* **WORK INSTRUCTION**
Go through the data below and transcribe it exactly. Omit the images.

Start of EXTRACTED MATERIAL

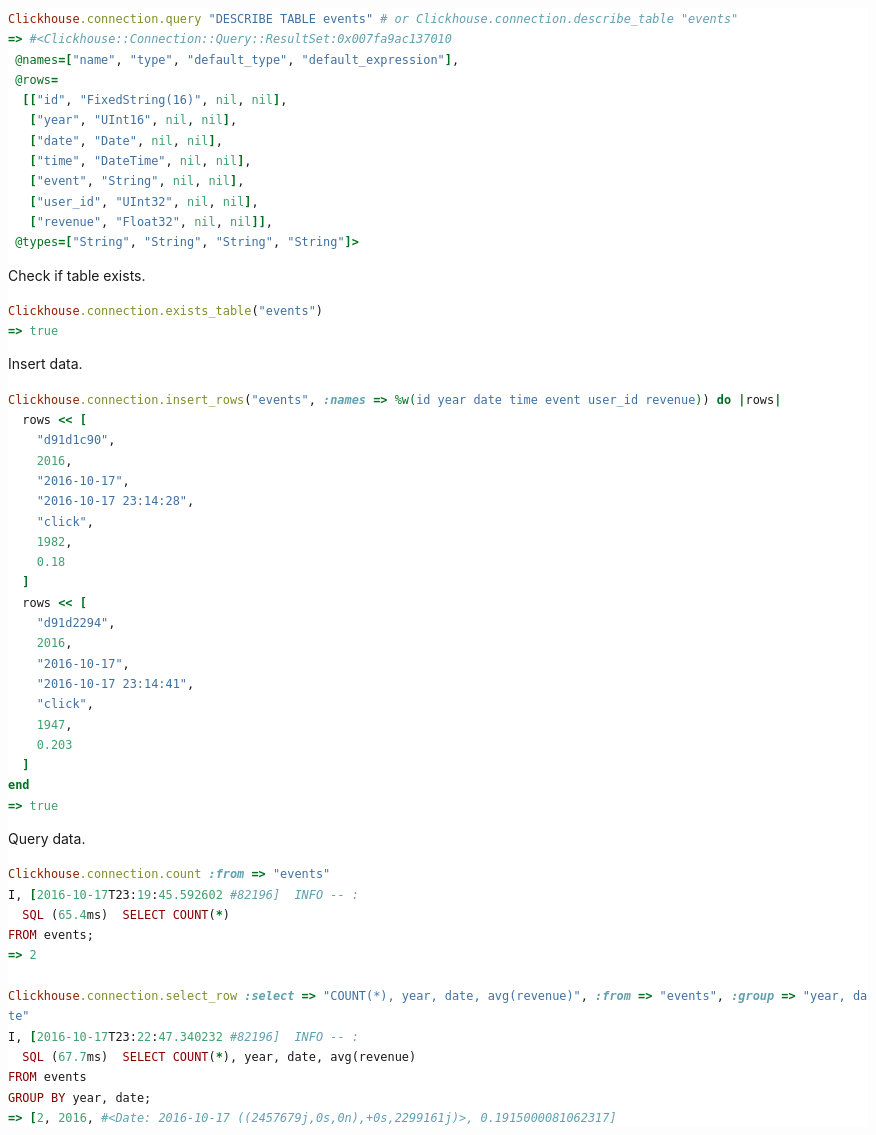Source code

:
 ```ruby
Clickhouse.connection.query "DESCRIBE TABLE events" # or Clickhouse.connection.describe_table "events"
=> #<Clickhouse::Connection::Query::ResultSet:0x007fa9ac137010
 @names=["name", "type", "default_type", "default_expression"],
 @rows=
  [["id", "FixedString(16)", nil, nil],
   ["year", "UInt16", nil, nil],
   ["date", "Date", nil, nil],
   ["time", "DateTime", nil, nil],
   ["event", "String", nil, nil],
   ["user_id", "UInt32", nil, nil],
   ["revenue", "Float32", nil, nil]],
 @types=["String", "String", "String", "String"]>
```

Check if table exists.

```ruby
Clickhouse.connection.exists_table("events")
=> true
```

Insert data.

```ruby
Clickhouse.connection.insert_rows("events", :names => %w(id year date time event user_id revenue)) do |rows|
  rows << [
    "d91d1c90",
    2016,
    "2016-10-17",
    "2016-10-17 23:14:28",
    "click",
    1982,
    0.18
  ]
  rows << [
    "d91d2294",
    2016,
    "2016-10-17",
    "2016-10-17 23:14:41",
    "click",
    1947,
    0.203
  ]
end
=> true
```

Query data.

```ruby
Clickhouse.connection.count :from => "events"
I, [2016-10-17T23:19:45.592602 #82196]  INFO -- :
  SQL (65.4ms)  SELECT COUNT(*)
FROM events;
=> 2

Clickhouse.connection.select_row :select => "COUNT(*), year, date, avg(revenue)", :from => "events", :group => "year, date"
I, [2016-10-17T23:22:47.340232 #82196]  INFO -- :
  SQL (67.7ms)  SELECT COUNT(*), year, date, avg(revenue)
FROM events
GROUP BY year, date;
=> [2, 2016, #<Date: 2016-10-17 ((2457679j,0s,0n),+0s,2299161j)>, 0.1915000081062317]
```
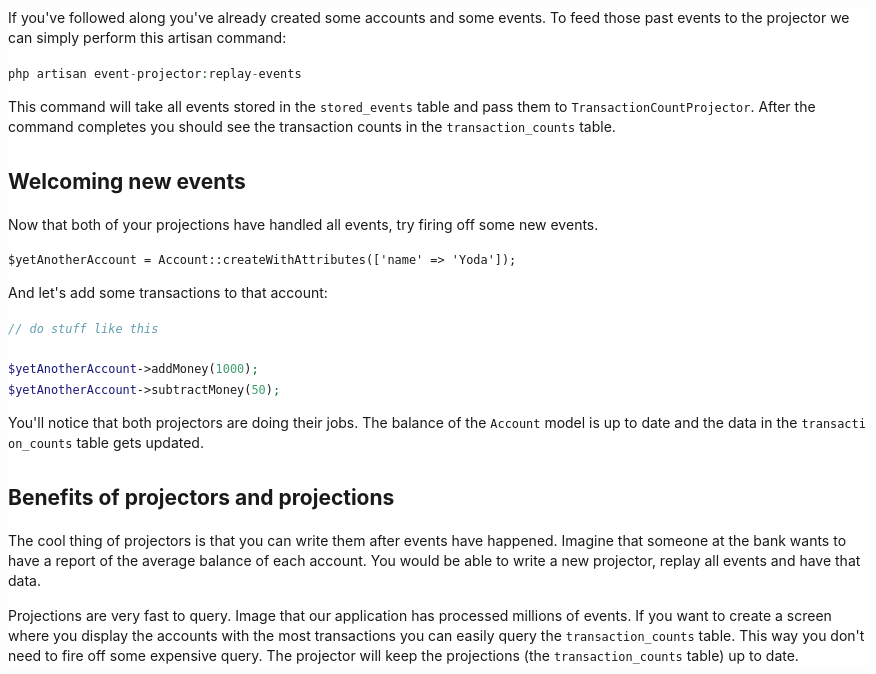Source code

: If you've followed along you've already created some accounts and some events. To feed those past events to the projector we can simply perform this artisan command:

```php
php artisan event-projector:replay-events
```

This command will take all events stored in the `stored_events` table and pass them to  `TransactionCountProjector`. After the command completes you should see the transaction counts in the `transaction_counts` table.

## Welcoming new events

Now that both of your projections have handled all events, try firing off some new events.

```
$yetAnotherAccount = Account::createWithAttributes(['name' => 'Yoda']);
```

And let's add some transactions to that account:

```php
// do stuff like this

$yetAnotherAccount->addMoney(1000);
$yetAnotherAccount->subtractMoney(50);
```

You'll notice that both projectors are doing their jobs. The balance of the `Account` model is up to date and the data in the `transaction_counts` table gets updated.

## Benefits of projectors and projections

The cool thing of projectors is that you can write them after events have happened. Imagine that someone at the bank wants to have a report of the average balance of each account. You would be able to write a new projector, replay all events and have that data.

Projections are very fast to query. Image that our application has processed millions of events. If you want to create a screen where you display the accounts with the most transactions you can easily query the `transaction_counts` table. This way you don't need to fire off some expensive query. The projector will keep the projections (the `transaction_counts` table) up to date.

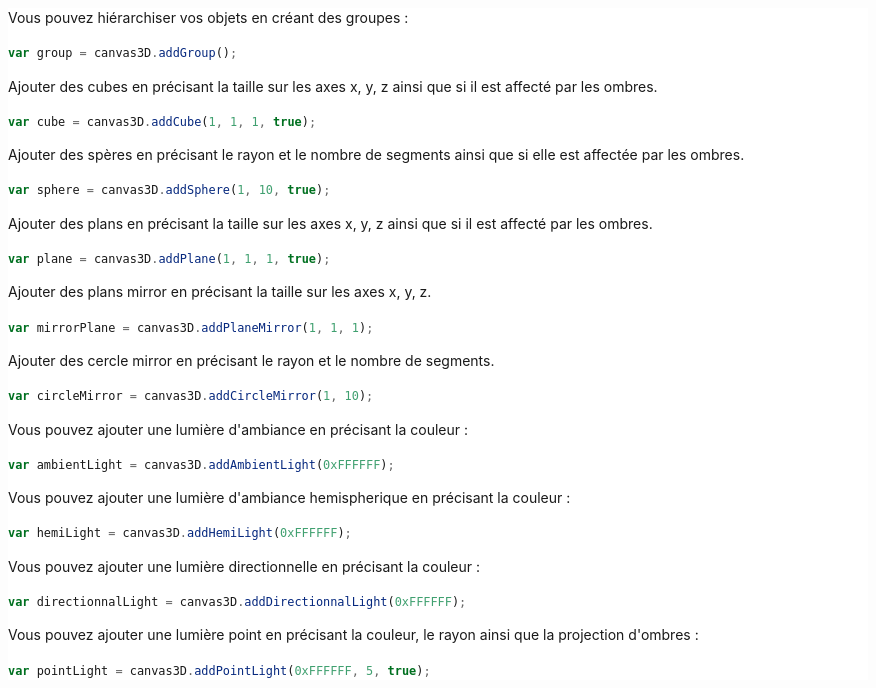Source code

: Vous pouvez hiérarchiser vos objets en créant des groupes :

```js
var group = canvas3D.addGroup();
```

Ajouter des cubes en précisant la taille sur les axes x, y, z ainsi que si il est affecté par les ombres.

```js
var cube = canvas3D.addCube(1, 1, 1, true);
```

Ajouter des spères en précisant le rayon et le nombre de segments ainsi que si elle est affectée par les ombres.

```js
var sphere = canvas3D.addSphere(1, 10, true);
```

Ajouter des plans en précisant la taille sur les axes x, y, z ainsi que si il est affecté par les ombres.

```js
var plane = canvas3D.addPlane(1, 1, 1, true);
```

Ajouter des plans mirror en précisant la taille sur les axes x, y, z.

```js
var mirrorPlane = canvas3D.addPlaneMirror(1, 1, 1);
```

Ajouter des cercle mirror en précisant le rayon et le nombre de segments.

```js
var circleMirror = canvas3D.addCircleMirror(1, 10);
```

Vous pouvez ajouter une lumière d'ambiance en précisant la couleur :

```js
var ambientLight = canvas3D.addAmbientLight(0xFFFFFF);
```

Vous pouvez ajouter une lumière d'ambiance hemispherique en précisant la couleur :

```js
var hemiLight = canvas3D.addHemiLight(0xFFFFFF);
```

Vous pouvez ajouter une lumière directionnelle en précisant la couleur :

```js
var directionnalLight = canvas3D.addDirectionnalLight(0xFFFFFF);
```

Vous pouvez ajouter une lumière point en précisant la couleur, le rayon ainsi que la projection d'ombres :

```js
var pointLight = canvas3D.addPointLight(0xFFFFFF, 5, true);
```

End of EXTRACTED MATERIAL

* **RESULT OF THE EXERCISE**
Source code

:
 ```ruby
Clickhouse.connection.query "DESCRIBE TABLE events" # or Clickhouse.connection.describe_table "events"
=> #<Clickhouse::Connection::Query::ResultSet:0x007fa9ac137010
 @names=["name", "type", "default_type", "default_expression"],
 @rows=
  [["id", "FixedString(16)", nil, nil],
   ["year", "UInt16", nil, nil],
   ["date", "Date", nil, nil],
   ["time", "DateTime", nil, nil],
   ["event", "String", nil, nil],
   ["user_id", "UInt32", nil, nil],
   ["revenue", "Float32", nil, nil]],
 @types=["String", "String", "String", "String"]>
```

Check if table exists.

```ruby
Clickhouse.connection.exists_table("events")
=> true
```

Insert data.

```ruby
Clickhouse.connection.insert_rows("events", :names => %w(id year date time event user_id revenue)) do |rows|
  rows << [
    "d91d1c90",
    2016,
    "2016-10-17",
    "2016-10-17 23:14:28",
    "click",
    1982,
    0.18
  ]
  rows << [
    "d91d2294",
    2016,
    "2016-10-17",
    "2016-10-17 23:14:41",
    "click",
    1947,
    0.203
  ]
end
=> true
```

Query data.

```ruby
Clickhouse.connection.count :from => "events"
I, [2016-10-17T23:19:45.592602 #82196]  INFO -- :
  SQL (65.4ms)  SELECT COUNT(*)
FROM events;
=> 2

Clickhouse.connection.select_row :select => "COUNT(*), year, date, avg(revenue)", :from => "events", :group => "year, date"
I, [2016-10-17T23:22:47.340232 #82196]  INFO -- :
  SQL (67.7ms)  SELECT COUNT(*), year, date, avg(revenue)
FROM events
GROUP BY year, date;
=> [2, 2016, #<Date: 2016-10-17 ((2457679j,0s,0n),+0s,2299161j)>, 0.1915000081062317]
```
Source code

: If you've followed along you've already created some accounts and some events. To feed those past events to the projector we can simply perform this artisan command:

```php
php artisan event-projector:replay-events
```

This command will take all events stored in the `stored_events` table and pass them to  `TransactionCountProjector`. After the command completes you should see the transaction counts in the `transaction_counts` table.

## Welcoming new events

Now that both of your projections have handled all events, try firing off some new events.

```
$yetAnotherAccount = Account::createWithAttributes(['name' => 'Yoda']);
```

And let's add some transactions to that account:

```php
// do stuff like this

$yetAnotherAccount->addMoney(1000);
$yetAnotherAccount->subtractMoney(50);
```

You'll notice that both projectors are doing their jobs. The balance of the `Account` model is up to date and the data in the `transaction_counts` table gets updated.

## Benefits of projectors and projections

The cool thing of projectors is that you can write them after events have happened. Imagine that someone at the bank wants to have a report of the average balance of each account. You would be able to write a new projector, replay all events and have that data.

Projections are very fast to query. Image that our application has processed millions of events. If you want to create a screen where you display the accounts with the most transactions you can easily query the `transaction_counts` table. This way you don't need to fire off some expensive query. The projector will keep the projections (the `transaction_counts` table) up to date.

Source code

: Vous pouvez hiérarchiser vos objets en créant des groupes :

```js
var group = canvas3D.addGroup();
```

Ajouter des cubes en précisant la taille sur les axes x, y, z ainsi que si il est affecté par les ombres.

```js
var cube = canvas3D.addCube(1, 1, 1, true);
```

Ajouter des spères en précisant le rayon et le nombre de segments ainsi que si elle est affectée par les ombres.

```js
var sphere = canvas3D.addSphere(1, 10, true);
```

Ajouter des plans en précisant la taille sur les axes x, y, z ainsi que si il est affecté par les ombres.

```js
var plane = canvas3D.addPlane(1, 1, 1, true);
```

Ajouter des plans mirror en précisant la taille sur les axes x, y, z.

```js
var mirrorPlane = canvas3D.addPlaneMirror(1, 1, 1);
```

Ajouter des cercle mirror en précisant le rayon et le nombre de segments.

```js
var circleMirror = canvas3D.addCircleMirror(1, 10);
```

Vous pouvez ajouter une lumière d'ambiance en précisant la couleur :

```js
var ambientLight = canvas3D.addAmbientLight(0xFFFFFF);
```

Vous pouvez ajouter une lumière d'ambiance hemispherique en précisant la couleur :

```js
var hemiLight = canvas3D.addHemiLight(0xFFFFFF);
```

Vous pouvez ajouter une lumière directionnelle en précisant la couleur :

```js
var directionnalLight = canvas3D.addDirectionnalLight(0xFFFFFF);
```

Vous pouvez ajouter une lumière point en précisant la couleur, le rayon ainsi que la projection d'ombres :

```js
var pointLight = canvas3D.addPointLight(0xFFFFFF, 5, true);
```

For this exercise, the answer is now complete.